Following 2011’s Nine Types Of Light, the band tragically lost Gerard Smith to cancer and bar the singles Mercy and Million Miles there have been no releases since then, but whereas you might expect Seeds to be slightly downbeat, it is in fact the opposite. Opener Quartz is a mass of sampled vocals and beats all topped off by Tunde Adebimpe’s as ever extraordinary voice and a quite marvellous chorus and really sets the scene for the album. The first standout moment is track 2, Careful You. Mixing cascading white noise and a pulsing electro bass, the song has a pure pop chorus that instantly burrows inside your ears and doesn’t leave. You just about recover from how good the song is when Could You starts. This song could be a modern day Beatles track with Rubber Soul like guitars building to a brass section both of which are again topped off by Tunde singing like an angel, albeit a very imposing one. It’s brilliant. It’s a song that will have crowds in concert halls all over the world jumping around. The same can be said of the next track Happy Idiot which once again plays the pop card and plays it as well as anyone.

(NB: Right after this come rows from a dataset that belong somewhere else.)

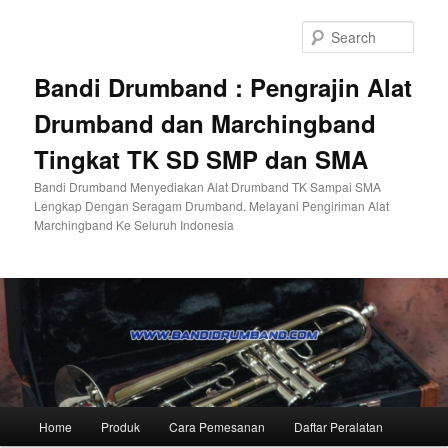
Skip
to
Sear
primary
content
Bandi Drumband : Pengrajin Alat
Drumband dan Marchingband
Tingkat TK SD SMP dan SMA
Bandi Drumband Menyediakan Alat Drumband TK Sampai SMA
Lengkap Dengan Seragam Drumband. Melayani Pengiriman Alat
Marchingband Ke Seluruh Indonesia
Main
Home
Produk
Cara Pemesanan
Daftar Peralatan
menu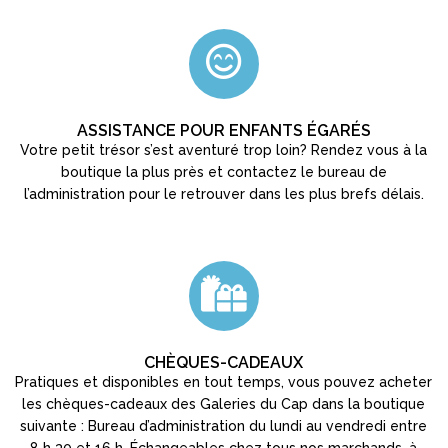
ASSISTANCE POUR ENFANTS ÉGARÉS
Votre petit trésor s’est aventuré trop loin? Rendez vous à la
boutique la plus près et contactez le bureau de
l’administration pour le retrouver dans les plus brefs délais.
CHÈQUES-CADEAUX
Pratiques et disponibles en tout temps, vous pouvez acheter
les chèques-cadeaux des Galeries du Cap dans la boutique
suivante : Bureau d’administration du lundi au vendredi entre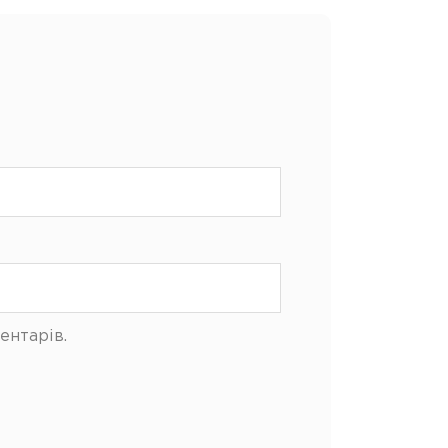
ентарів.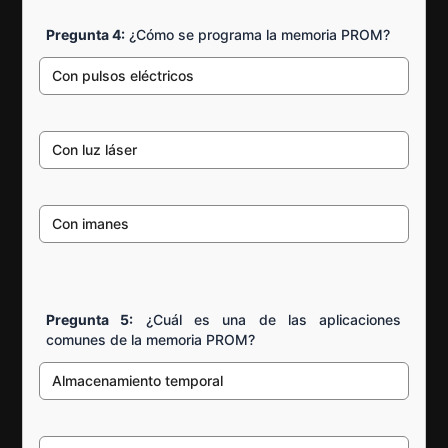
Pregunta 4:
¿Cómo se programa la memoria PROM?
Con pulsos eléctricos
Con luz láser
Con imanes
Pregunta 5:
¿Cuál es una de las aplicaciones
comunes de la memoria PROM?
Almacenamiento temporal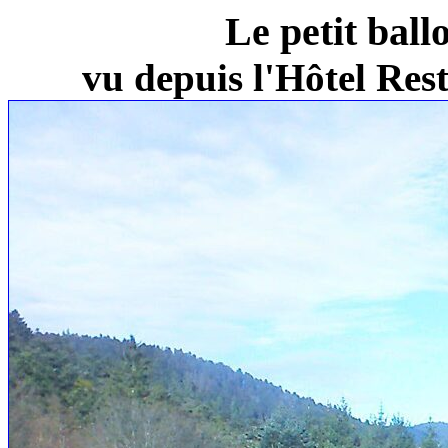
Le petit ball
vu depuis l'Hôtel Re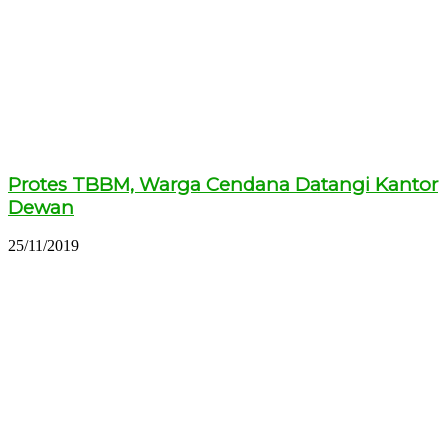
Protes TBBM, Warga Cendana Datangi Kantor
Dewan
25/11/2019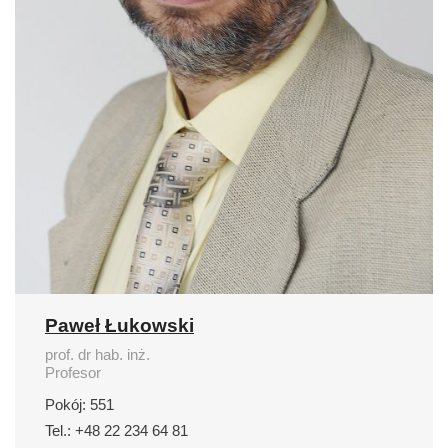
Paweł Łukowski
prof. dr hab. inż.
Profesor
Pokój: 551
Tel.: +48 22 234 64 81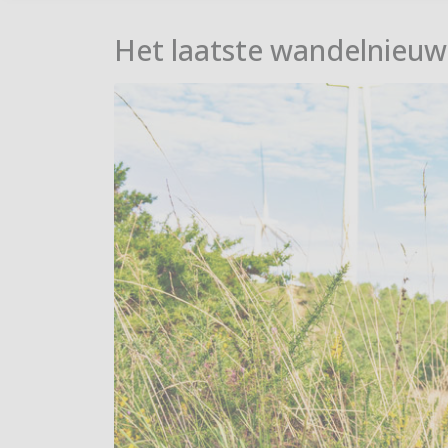
Het laatste wandelnieuw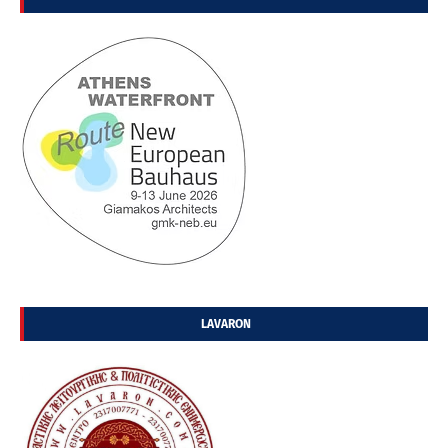
LAVARON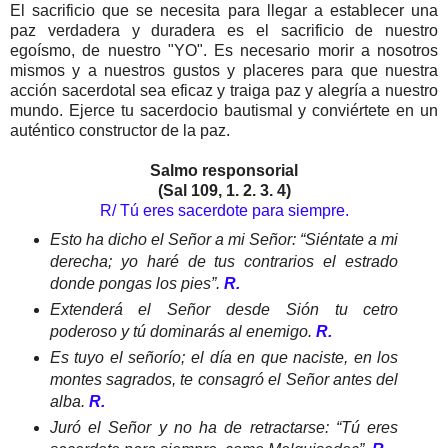
El sacrificio que se necesita para llegar a establecer una
paz verdadera y duradera es el sacrificio de nuestro
egoísmo, de nuestro "YO". Es necesario morir a nosotros
mismos y a nuestros gustos y placeres para que nuestra
acción sacerdotal sea eficaz y traiga paz y alegría a nuestro
mundo. Ejerce tu sacerdocio bautismal y conviértete en un
auténtico constructor de la paz.
Salmo responsorial
(Sal 109, 1. 2. 3. 4)
R/ Tú eres sacerdote para siempre.
Esto ha dicho el Señor a mi Señor: “Siéntate a mi
derecha; yo haré de tus contrarios el estrado
donde pongas los pies”.
R.
Extenderá el Señor desde Sión tu cetro
poderoso y tú dominarás al enemigo.
R.
Es tuyo el señorío; el día en que naciste, en los
montes sagrados, te consagró el Señor antes del
alba.
R.
Juró el Señor y no ha de retractarse: “Tú eres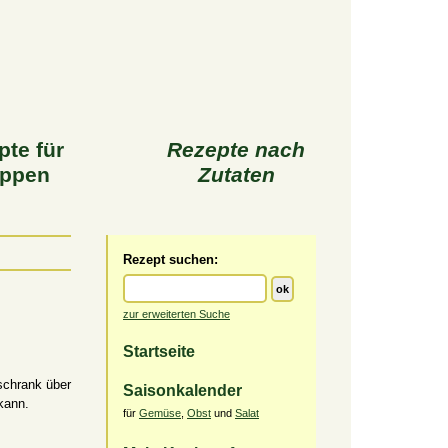
pte für
Rezepte nach
ppen
Zutaten
Rezept suchen:
zur erweiterten Suche
Startseite
schrank über
Saisonkalender
kann.
für
Gemüse
,
Obst
und
Salat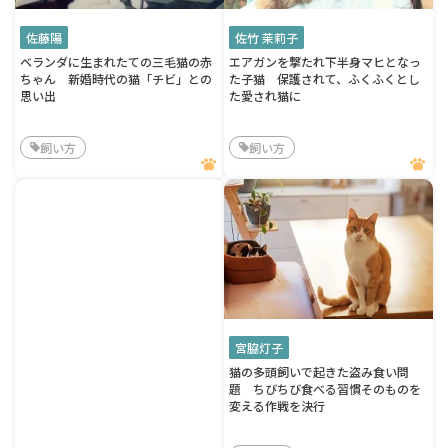
佐藤陽
佐竹 茉莉子
ベランダに生まれたての三毛猫の赤
エアガンを撃たれ下半身マヒとなっ
ちゃん 新婚時代の猫「チビ」との
た子猫 保護されて、ふくふくとし
思い出
た愛され猫に
飼い方
飼い方
宮脇灯子
猫の多頭飼いで起きた盗み食い問
題 ちびちび食べる習慣そのものを
変える作戦を決行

The album starts off so strongly and at such a pace that the beautiful song of love and regret, Test Pilot, comes along at just the right time to slow things down and allow you to catch your breath. Test Pilot is a terrific track and one of the album’s high points. It’s one of those TV On The Radio tracks that throws all manner of musical styles and sounds into the mix but still sounds triumphant. It’s followed by Love Stained which is the first lull in proceedings but that’s soon forgotten once Ride arrives. The track initially sends you the wrong way with a couple of minutes of treated piano chords and background electronics, almost Behaviour era Pet Shop Boys in sound and style, before the main body of the song explodes into life turning into one of the most joyous songs you’ll have heard in years. Ride is followed by Right Now which is a mix of pop and soul before the band unleash their inner Pixies with Winter and Lazerray. The latter is the best of the two and is another of the album’s standouts.

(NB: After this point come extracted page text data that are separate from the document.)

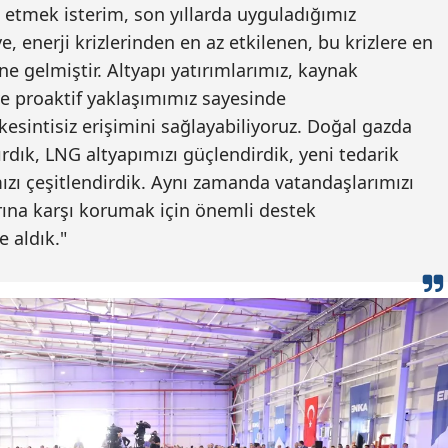
e etmek isterim, son yıllarda uyguladığımız
e, enerji krizlerinden en az etkilenen, bu krizlere en
ine gelmiştir. Altyapı yatırımlarımız, kaynak
ve proaktif yaklaşımımız sayesinde
kesintisiz erişimini sağlayabiliyoruz. Doğal gazda
rdık, LNG altyapımızı güçlendirdik, yeni tedarik
ızı çeşitlendirdik. Aynı zamanda vatandaşlarımızı
rına karşı korumak için önemli destek
 aldık."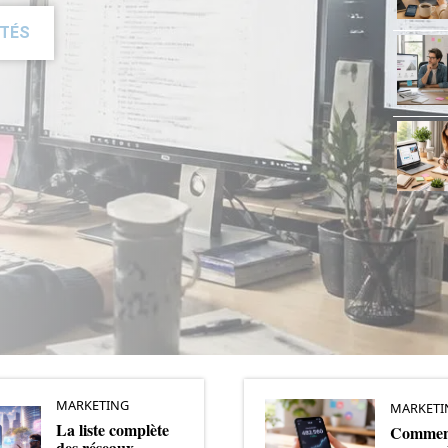
ITÉS
MARKETING
MARKETI
La liste complète
Comment
des réseaux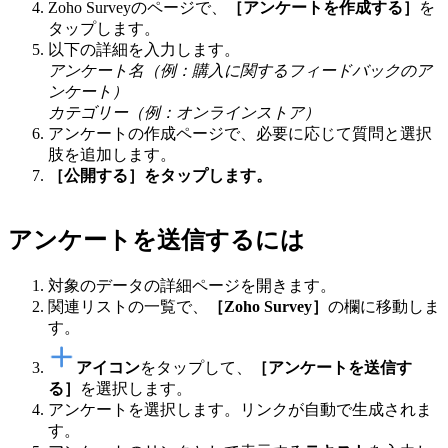
Zoho Surveyのページで、
［アンケートを作成する］
を
タップします。
以下の詳細を入力します。
アンケート名（例：購入に関するフィードバックのア
ンケート）
カテゴリー（例：オンラインストア）
アンケートの作成ページで、必要に応じて質問と選択
肢を追加します。
［公開する］をタップします。
アンケートを送信するには
対象のデータの詳細ページを開きます。
関連リストの一覧で、
［Zoho Survey］
の欄に移動しま
す。
アイコン
をタップして、
［アンケートを送信す
る］
を選択します。
アンケートを選択します。リンクが自動で生成されま
す。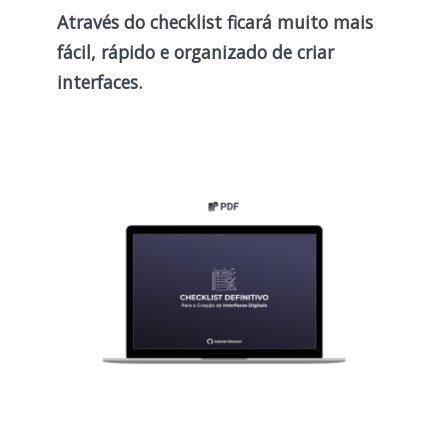
Através do checklist ficará muito mais
fácil, rápido e organizado de criar
interfaces.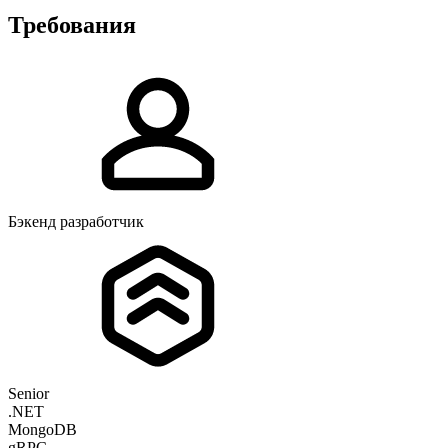
Требования
Бэкенд разработчик
Senior
.NET
MongoDB
gRPC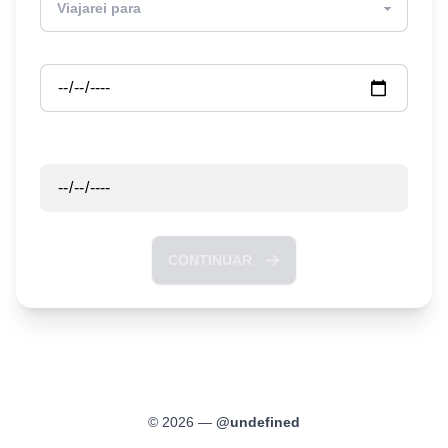
Partida
Retorno
CONTINUAR
©
2026
—
@
undefined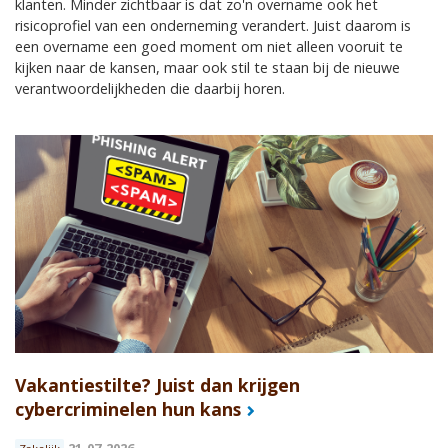
klanten. Minder zichtbaar is dat zo'n overname ook het
risicoprofiel van een onderneming verandert. Juist daarom is
een overname een goed moment om niet alleen vooruit te
kijken naar de kansen, maar ook stil te staan bij de nieuwe
verantwoordelijkheden die daarbij horen.
Vakantiestilte? Juist dan krijgen
cybercriminelen hun kans
21-07-2026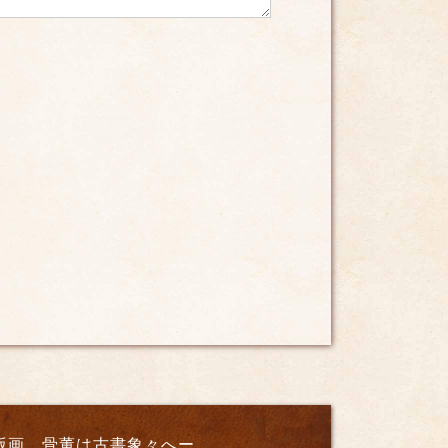
版画、骨董は古書象々へー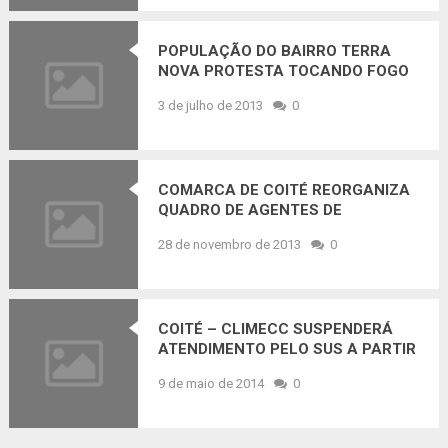
POPULAÇÃO DO BAIRRO TERRA
NOVA PROTESTA TOCANDO FOGO
EM LIXO NO MEIO DA PISTA
3 de julho de 2013
0
COMARCA DE COITÉ REORGANIZA
QUADRO DE AGENTES DE
PROTEÇÃO
28 de novembro de 2013
0
COITÉ – CLIMECC SUSPENDERÁ
ATENDIMENTO PELO SUS A PARTIR
DO DIA 28 DESTE MÊS
9 de maio de 2014
0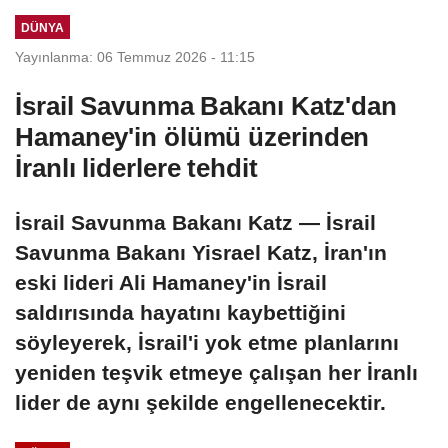
DÜNYA
Yayınlanma: 06 Temmuz 2026 - 11:15
İsrail Savunma Bakanı Katz'dan
Hamaney'in ölümü üzerinden
İranlı liderlere tehdit
İsrail Savunma Bakanı Katz — İsrail
Savunma Bakanı Yisrael Katz, İran'ın
eski lideri Ali Hamaney'in İsrail
saldırısında hayatını kaybettiğini
söyleyerek, İsrail'i yok etme planlarını
yeniden teşvik etmeye çalışan her İranlı
lider de aynı şekilde engellenecektir.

Coming across like a mix of the best of Bossa Nova and Trompe Le Monde, it even shares Black Francis’ space obsession with lyrics about laser rays, other dimensions and the like. The Flaming Lips like Trouble follows before the beautiful Seeds closes proceedings. Seeds is a great end to the album , promising hope for the future (“Rain comes down like it always does/This time I’ve got Seeds on ground”) over shuffling beats and threatening synths and once again highlighting Tunde’s voice perfectly.
Seeds is a fantastic album and one that you really should hear. As well as playing to the band’s obvious strengths (Sitek’s stuido wizardry, Adebimpe’s voice), they also take risks by making the album sound poppier than they ever have done and those risks pay off. This is TV On The Radio’s most complete work and it is a very special album indeed.